■ About this exercise ■
Look below for the line containing "g across the land". Output it and each remaining line of the entries exactly, and nothing else.

Page-level text extractions:
* * * * * * * * *

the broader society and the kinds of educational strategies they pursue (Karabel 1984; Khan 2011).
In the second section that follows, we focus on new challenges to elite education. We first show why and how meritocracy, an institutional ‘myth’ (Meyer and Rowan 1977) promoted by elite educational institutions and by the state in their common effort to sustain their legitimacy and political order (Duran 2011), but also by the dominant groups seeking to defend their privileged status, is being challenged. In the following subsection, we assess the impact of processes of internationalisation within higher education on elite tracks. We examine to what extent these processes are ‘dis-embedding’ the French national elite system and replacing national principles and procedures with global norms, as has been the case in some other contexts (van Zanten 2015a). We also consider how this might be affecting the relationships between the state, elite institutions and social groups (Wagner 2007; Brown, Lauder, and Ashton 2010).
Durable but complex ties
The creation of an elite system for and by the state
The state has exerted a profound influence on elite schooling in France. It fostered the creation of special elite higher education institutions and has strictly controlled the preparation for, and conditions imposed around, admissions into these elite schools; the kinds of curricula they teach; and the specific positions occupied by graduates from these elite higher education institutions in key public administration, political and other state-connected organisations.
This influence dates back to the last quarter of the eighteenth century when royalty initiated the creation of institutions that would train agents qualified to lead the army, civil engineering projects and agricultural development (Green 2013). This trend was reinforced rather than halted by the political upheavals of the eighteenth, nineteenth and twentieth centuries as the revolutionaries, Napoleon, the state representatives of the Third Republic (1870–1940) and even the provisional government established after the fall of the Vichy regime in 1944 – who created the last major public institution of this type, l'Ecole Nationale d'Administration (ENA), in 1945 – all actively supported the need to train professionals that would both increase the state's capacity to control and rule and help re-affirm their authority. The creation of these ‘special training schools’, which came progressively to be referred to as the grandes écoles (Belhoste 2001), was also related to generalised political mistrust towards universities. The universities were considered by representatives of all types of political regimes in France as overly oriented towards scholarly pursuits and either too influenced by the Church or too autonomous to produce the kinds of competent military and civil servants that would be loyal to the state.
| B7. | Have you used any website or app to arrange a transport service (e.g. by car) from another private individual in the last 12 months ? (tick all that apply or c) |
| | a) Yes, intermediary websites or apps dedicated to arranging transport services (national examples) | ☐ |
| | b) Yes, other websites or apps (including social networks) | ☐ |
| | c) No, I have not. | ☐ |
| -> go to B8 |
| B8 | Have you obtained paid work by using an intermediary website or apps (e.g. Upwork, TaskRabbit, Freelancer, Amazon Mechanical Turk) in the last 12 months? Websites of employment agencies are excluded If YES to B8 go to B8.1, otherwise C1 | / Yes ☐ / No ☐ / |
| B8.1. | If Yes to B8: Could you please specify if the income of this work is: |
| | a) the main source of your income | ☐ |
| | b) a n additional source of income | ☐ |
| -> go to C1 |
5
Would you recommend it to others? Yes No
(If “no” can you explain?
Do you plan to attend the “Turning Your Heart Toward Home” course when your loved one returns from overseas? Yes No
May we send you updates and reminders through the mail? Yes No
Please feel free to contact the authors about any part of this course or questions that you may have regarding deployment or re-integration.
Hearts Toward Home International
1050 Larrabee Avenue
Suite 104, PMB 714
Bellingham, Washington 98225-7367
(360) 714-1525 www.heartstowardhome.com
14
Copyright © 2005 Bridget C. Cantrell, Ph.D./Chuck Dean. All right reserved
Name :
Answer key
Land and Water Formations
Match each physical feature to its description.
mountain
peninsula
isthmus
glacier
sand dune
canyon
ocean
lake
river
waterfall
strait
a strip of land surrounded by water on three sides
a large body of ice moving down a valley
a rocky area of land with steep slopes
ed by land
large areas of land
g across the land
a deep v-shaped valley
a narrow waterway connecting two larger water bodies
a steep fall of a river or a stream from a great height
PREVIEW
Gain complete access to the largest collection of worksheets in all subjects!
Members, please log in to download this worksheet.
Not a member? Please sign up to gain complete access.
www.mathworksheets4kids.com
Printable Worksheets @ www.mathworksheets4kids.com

* * * * * * * * *

■ Reply ■
g across the land
a deep v-shaped valley
a narrow waterway connecting two larger water bodies
a steep fall of a river or a stream from a great height
PREVIEW
Gain complete access to the largest collection of worksheets in all subjects!
Members, please log in to download this worksheet.
Not a member? Please sign up to gain complete access.
www.mathworksheets4kids.com
Printable Worksheets @ www.mathworksheets4kids.com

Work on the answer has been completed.